Nick Murphy, formerly known as Chet Faker, put on quite the show
on Saturday night at Vancouver’s Commodore Ballroom. Despite gaining
enormous popularity as Chet Faker, the Australian singer-songwriter announced
to fans in September 2016 that his next record would be under his own name.
This evolution brought forth a more poppy sound, moving from Chet’s
signature downtempo electronica and sensual vocals to a louder, busier and more
upbeat style of music.
Unsurprisingly, there were a large number of Australians in the
audience, many of whom even resembled Murphy with their long hair and thick
beards. The crowd erupted in applause when Murphy finally sauntered onto the
dimly lit stage, looking sharp in the suit that he often wears for such
performances. He began with Hear it Now, the opening track of his new
album, Run Fast Sleep Naked, eliciting cheers when he started playing
his guitar with a violin bow.
For most of the show, the lighting and smoke machines made the
stage look like a Hollywood witch’s cauldron. Bathed in a spooky red
light, Murphy performed Sunlight, an angsty track from his new album.
Afterwards, he confided in the audience that it was his second time playing the
song live. “Do you want me to perform for you,”
he asked the room, prompting cheers, “Or do you want me
to pour my fucking soul out to you?” The crowd went wild. “It’s
a two-way street,” he reminded us, “You
give me that energy, and I’ll give it right back to you.”
The energy in the room exploded when Murphy broke out 1998,
a popular Chet Faker number from his 2014 album Built on Glass. For the
instrumental part of the track, Murphy moved to a DJ set, mic slung over his
shoulder, flipping switches and banging his head to the beat. It seemed as
though many came for Chet rather than Murphy, his older songs inducing the most
excitement among the crowd. When he launched into Trouble With Us, his
2015 hit with Marcus Marr, everyone was shaking their hips.

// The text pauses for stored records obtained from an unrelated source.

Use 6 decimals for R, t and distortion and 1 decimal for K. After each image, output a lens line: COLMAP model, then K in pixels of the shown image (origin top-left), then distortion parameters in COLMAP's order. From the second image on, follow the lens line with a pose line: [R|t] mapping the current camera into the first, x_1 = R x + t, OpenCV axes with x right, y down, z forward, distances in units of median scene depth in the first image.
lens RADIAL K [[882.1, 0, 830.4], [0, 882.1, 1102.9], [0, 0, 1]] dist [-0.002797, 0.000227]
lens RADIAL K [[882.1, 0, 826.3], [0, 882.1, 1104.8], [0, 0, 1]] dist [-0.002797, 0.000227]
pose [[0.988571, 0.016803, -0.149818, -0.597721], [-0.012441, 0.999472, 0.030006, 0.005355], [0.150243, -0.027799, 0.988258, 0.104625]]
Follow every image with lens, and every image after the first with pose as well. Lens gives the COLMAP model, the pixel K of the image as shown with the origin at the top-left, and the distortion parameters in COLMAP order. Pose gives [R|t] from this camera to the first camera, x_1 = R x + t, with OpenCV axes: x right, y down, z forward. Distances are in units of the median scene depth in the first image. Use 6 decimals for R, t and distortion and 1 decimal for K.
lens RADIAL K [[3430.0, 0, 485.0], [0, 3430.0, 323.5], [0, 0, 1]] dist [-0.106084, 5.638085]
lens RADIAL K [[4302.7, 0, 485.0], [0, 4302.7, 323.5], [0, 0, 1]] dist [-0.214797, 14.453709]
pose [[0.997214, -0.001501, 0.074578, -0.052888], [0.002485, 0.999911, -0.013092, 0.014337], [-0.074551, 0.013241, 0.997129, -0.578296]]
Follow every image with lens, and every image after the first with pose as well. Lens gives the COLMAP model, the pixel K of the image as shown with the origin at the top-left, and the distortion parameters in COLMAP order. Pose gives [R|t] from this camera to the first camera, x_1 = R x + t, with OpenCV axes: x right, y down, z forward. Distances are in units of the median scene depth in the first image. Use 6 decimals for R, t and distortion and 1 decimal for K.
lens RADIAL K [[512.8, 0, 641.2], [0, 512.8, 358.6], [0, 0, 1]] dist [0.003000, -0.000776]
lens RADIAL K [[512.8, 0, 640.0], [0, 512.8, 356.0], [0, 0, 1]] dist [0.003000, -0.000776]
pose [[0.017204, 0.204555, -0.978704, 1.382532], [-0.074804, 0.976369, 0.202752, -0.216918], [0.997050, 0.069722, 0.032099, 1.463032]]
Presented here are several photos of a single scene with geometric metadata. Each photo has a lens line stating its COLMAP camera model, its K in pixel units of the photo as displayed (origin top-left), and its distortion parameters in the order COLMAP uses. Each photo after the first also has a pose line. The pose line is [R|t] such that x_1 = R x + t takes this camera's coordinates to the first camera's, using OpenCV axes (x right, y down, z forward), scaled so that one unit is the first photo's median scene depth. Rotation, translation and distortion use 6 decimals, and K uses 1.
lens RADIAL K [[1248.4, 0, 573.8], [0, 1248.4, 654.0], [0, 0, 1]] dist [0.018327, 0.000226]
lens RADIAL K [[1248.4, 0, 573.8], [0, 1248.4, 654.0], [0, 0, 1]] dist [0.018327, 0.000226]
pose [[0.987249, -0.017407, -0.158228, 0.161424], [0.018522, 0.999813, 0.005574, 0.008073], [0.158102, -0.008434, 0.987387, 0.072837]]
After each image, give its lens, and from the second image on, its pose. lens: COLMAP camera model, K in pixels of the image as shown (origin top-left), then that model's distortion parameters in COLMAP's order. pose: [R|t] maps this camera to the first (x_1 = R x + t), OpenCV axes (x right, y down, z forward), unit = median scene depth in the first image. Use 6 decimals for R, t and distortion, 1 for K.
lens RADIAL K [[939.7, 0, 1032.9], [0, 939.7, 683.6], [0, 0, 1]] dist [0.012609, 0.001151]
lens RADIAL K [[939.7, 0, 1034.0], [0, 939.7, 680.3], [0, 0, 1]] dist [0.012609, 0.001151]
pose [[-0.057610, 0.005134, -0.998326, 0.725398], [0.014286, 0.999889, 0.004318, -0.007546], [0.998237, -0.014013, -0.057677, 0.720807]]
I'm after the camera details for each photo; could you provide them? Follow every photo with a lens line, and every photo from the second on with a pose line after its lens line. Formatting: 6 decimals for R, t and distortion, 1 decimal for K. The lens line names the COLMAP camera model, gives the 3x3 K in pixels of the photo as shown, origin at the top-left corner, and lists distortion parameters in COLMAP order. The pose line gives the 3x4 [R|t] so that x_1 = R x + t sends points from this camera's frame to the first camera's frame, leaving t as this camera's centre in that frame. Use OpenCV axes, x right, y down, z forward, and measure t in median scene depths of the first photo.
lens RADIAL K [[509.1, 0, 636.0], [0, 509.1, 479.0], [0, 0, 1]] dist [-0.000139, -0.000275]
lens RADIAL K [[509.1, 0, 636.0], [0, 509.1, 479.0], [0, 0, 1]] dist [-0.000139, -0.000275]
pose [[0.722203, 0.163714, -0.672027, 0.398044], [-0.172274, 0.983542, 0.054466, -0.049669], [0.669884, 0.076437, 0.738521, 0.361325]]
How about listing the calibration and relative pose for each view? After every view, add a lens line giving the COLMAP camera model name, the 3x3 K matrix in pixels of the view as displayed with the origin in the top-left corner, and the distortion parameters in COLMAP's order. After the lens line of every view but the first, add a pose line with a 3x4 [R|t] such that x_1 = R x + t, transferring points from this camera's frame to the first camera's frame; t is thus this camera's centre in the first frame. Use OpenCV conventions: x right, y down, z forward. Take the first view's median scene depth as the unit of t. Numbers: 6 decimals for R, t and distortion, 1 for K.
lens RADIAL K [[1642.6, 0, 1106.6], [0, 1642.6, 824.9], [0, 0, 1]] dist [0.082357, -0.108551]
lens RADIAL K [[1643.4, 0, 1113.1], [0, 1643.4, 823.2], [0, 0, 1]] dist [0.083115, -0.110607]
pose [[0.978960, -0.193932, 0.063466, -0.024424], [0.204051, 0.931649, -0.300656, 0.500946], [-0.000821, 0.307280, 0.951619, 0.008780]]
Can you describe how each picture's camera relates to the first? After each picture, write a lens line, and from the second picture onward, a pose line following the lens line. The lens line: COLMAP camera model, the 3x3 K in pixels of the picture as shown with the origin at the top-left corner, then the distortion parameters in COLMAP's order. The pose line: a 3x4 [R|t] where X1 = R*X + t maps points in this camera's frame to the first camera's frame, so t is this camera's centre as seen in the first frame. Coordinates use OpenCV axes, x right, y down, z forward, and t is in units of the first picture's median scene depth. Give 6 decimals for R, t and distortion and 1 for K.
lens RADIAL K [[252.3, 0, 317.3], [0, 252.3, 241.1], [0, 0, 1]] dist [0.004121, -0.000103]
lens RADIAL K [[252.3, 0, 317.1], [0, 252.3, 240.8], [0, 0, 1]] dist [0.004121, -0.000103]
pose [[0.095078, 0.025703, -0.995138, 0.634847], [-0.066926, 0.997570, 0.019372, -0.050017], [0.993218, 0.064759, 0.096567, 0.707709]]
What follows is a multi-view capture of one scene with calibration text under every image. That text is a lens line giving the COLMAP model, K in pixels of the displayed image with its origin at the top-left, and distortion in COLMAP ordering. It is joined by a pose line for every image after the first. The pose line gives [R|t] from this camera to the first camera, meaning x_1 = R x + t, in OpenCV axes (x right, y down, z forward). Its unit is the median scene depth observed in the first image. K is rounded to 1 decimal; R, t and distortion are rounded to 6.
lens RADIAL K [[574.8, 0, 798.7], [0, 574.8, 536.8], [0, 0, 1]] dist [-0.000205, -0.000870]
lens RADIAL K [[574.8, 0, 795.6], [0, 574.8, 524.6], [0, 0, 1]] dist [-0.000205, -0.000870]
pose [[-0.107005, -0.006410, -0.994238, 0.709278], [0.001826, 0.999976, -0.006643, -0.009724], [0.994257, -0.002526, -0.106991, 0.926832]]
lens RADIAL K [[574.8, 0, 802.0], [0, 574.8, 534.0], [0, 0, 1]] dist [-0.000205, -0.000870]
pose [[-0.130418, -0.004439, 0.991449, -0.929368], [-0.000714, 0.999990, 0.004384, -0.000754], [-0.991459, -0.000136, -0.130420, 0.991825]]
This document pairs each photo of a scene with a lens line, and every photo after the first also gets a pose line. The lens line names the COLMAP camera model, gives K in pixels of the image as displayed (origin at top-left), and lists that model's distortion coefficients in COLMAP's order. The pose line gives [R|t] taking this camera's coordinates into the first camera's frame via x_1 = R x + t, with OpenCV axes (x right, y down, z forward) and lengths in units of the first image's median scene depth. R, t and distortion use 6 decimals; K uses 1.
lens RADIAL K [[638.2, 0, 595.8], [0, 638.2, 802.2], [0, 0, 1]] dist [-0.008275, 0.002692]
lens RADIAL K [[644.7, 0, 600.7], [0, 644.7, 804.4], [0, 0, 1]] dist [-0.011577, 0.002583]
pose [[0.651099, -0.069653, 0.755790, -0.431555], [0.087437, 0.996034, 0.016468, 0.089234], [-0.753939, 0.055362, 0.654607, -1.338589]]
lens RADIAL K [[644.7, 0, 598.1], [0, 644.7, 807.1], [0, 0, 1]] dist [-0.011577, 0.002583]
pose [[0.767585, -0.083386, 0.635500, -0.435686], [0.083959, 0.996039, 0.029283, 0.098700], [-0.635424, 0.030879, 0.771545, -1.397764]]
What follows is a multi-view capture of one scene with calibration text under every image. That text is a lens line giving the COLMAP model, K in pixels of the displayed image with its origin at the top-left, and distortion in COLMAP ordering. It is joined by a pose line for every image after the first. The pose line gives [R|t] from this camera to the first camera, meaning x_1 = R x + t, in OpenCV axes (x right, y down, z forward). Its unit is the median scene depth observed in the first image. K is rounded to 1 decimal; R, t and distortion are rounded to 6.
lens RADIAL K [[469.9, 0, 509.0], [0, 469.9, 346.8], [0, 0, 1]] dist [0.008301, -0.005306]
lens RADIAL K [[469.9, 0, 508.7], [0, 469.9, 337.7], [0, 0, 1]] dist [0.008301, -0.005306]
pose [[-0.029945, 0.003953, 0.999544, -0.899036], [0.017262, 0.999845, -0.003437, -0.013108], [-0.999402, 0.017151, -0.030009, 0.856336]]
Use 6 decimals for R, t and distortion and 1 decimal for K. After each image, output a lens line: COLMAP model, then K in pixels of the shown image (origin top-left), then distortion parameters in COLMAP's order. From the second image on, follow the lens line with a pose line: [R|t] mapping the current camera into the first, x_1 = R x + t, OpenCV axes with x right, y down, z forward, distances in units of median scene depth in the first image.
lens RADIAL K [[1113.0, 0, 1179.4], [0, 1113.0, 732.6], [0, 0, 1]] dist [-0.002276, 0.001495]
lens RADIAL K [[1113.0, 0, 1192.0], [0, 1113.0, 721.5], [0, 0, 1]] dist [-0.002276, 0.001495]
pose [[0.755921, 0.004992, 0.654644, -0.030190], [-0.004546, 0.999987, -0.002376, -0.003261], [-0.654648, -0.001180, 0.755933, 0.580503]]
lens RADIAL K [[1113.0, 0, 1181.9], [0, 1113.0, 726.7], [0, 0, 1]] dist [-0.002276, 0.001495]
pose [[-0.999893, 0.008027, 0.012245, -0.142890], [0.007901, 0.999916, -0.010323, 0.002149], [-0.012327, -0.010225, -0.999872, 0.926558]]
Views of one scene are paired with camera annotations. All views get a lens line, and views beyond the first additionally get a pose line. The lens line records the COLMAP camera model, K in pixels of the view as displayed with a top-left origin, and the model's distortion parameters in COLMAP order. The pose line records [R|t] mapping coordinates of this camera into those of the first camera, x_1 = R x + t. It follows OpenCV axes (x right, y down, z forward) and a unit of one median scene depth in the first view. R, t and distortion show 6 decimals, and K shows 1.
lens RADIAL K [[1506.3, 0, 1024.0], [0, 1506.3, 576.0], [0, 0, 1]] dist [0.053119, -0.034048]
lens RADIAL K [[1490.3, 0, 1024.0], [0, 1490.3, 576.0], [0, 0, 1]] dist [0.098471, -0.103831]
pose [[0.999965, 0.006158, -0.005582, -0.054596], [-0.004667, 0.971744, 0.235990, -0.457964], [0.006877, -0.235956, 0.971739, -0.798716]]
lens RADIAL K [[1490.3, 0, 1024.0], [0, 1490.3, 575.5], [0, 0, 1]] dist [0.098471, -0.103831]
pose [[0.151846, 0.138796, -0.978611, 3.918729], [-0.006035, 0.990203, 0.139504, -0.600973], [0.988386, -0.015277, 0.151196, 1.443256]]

For Talk is Cheap, another chart-topper from Built on
Glass, Murphy sat at a piano under the spotlight, a vase of yellow flowers
placed atop. This performance was the most ‘Chet’
of the entire show, involving minimal instruments and highlighting
Murphy’s soulful voice. He closed with Medication, a lesser
known Nick Murphy single, but came back out for an encore. To the crowd’s
delight, he played two more songs including Sanity, a popular track from the
After undergoing a spiritual journey, traveling around the world while reading Joseph Campbell’s theories of the artist as the modern shaman, Murphy was ready to shed his Chet Faker identity. However, tonight proved that while his fans are embracing Nick Murphy, they aren’t ready to let go of Chet Faker just yet.